Истинно человеческое существование, насыщенное творчеством, Ш. уподобляет божественному акту с его безосновностью, безмотивностью, с его «вдруг», но и одновременно с высочайшей требовательностью к «слову и делу» человека, которые способны «спасти или погубить душу, а может быть, и весь род человеческий». Только на этом пути, считает мыслитель, на смену душевному покою гносеологического субъекта приходит «живой человек», в глубине души которого «трепет, ожидание, тоска, страх, надежда и постоянное предчувствие великой неожиданности». Поскольку человек хочет смыслить в тех категориях, «в которых он живет, а не жить в тех категориях, в которых он научился мыслить», постольку философия, если она является действительно мудростью жизни, должна вывести нас за пределы разумности, с тем чтобы «научить нас жить в неизвестности».
Помогая дать ответ на основной вопрос человеческого существования, бессистемные размышления Ш. о судьбах человека и человечества стали основой современной философии религиозного экзистенциализма.

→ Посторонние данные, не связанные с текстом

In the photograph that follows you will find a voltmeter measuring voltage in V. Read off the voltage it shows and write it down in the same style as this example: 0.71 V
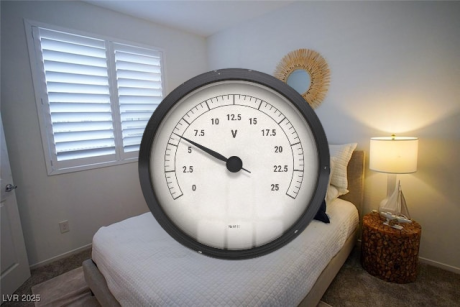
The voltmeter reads 6 V
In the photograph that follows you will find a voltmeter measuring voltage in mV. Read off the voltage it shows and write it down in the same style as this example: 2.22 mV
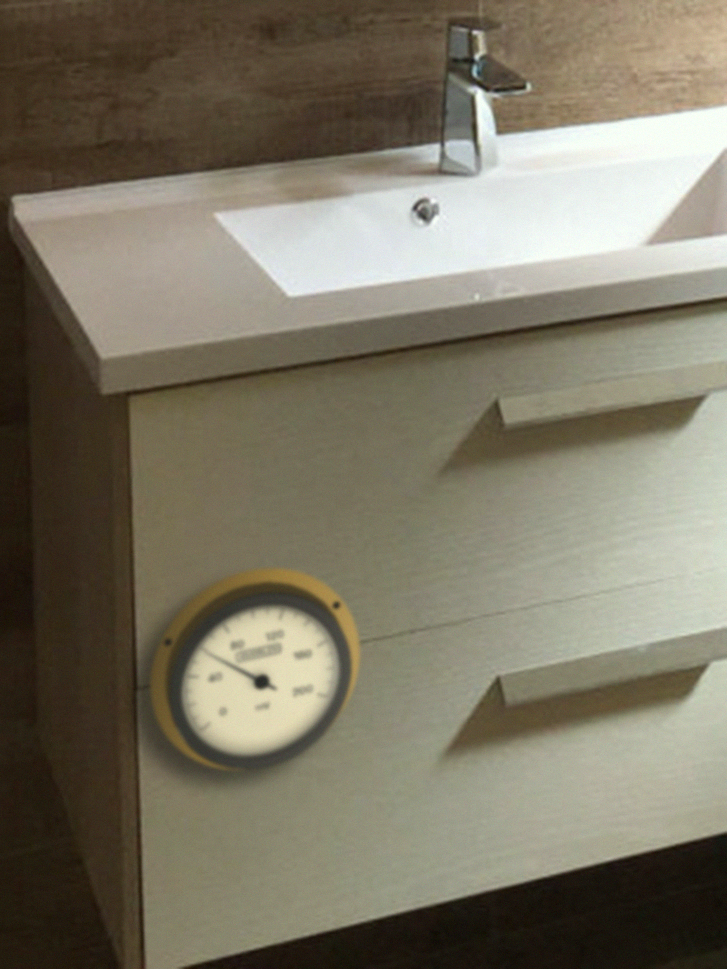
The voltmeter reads 60 mV
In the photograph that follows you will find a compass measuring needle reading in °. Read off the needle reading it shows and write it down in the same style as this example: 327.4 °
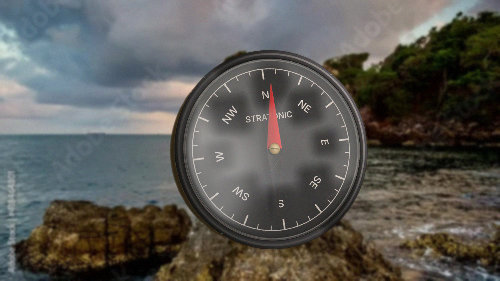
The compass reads 5 °
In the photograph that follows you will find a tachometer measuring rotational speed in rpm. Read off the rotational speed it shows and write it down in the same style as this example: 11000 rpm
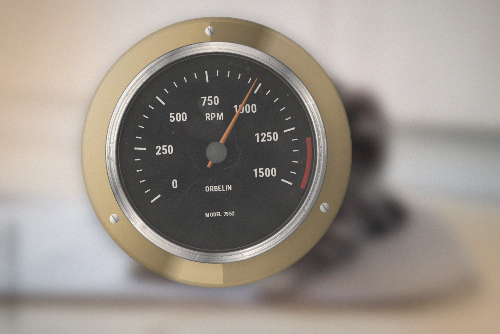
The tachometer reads 975 rpm
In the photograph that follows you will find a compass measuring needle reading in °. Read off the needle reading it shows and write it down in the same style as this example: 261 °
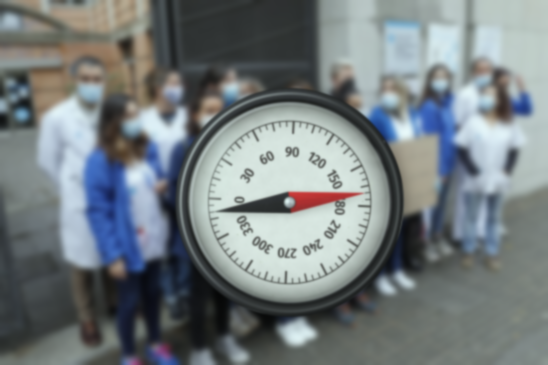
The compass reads 170 °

ШОПЕНГАУЭР Артур (1788–1860) – немецкий философ, представитель философского иррационализма, один из разрушителей классического типа философствования. Основные произведения: «Мир как воля и представление», Афоризмы житейской мудрости», «Две основные проблемы этики». Ш., строя свое учение, обращается к таким далеко отстоящим друг от друга традициям, как философия Платона и философия Эпикура, кантовская философия и современный ему «вульгарный материализм», пантеизм Дж. Бруно, буддизм, французский материализм просветителей.
Ш. рассматривает данный нам мир как совокупность явлений, феноменов – как «представление». Мир сам по себе, вне нашего восприятия – ничто. Для человека, который встал на эту философскую позицию, нет ни солнца, ни земли, а есть только глаз, который видит солнце, рука, которая осязает землю. Мир как поток представлений противоречив и античеловечен. С помощью категории причинности как основной формы рассудка наша мысль переходит от одного явления к другому, нигде не находя успокоения, ни в чем не находя прочной основы существующему. Всё существует через другое и для другого, в мире нет ничего безусловного: «Прошедшее и будущее… столь же ничтожны, как любое сновидение, а настоящее служит только непротяженной и неустойчивой границей между тем и другим». Жизнь как поток представлений есть долгое сновидение. Отличие бодрствования от сна лишь в том, что, бодрствуя, мы как бы последовательно читаем книгу, а во сне мы ее праздно листаем.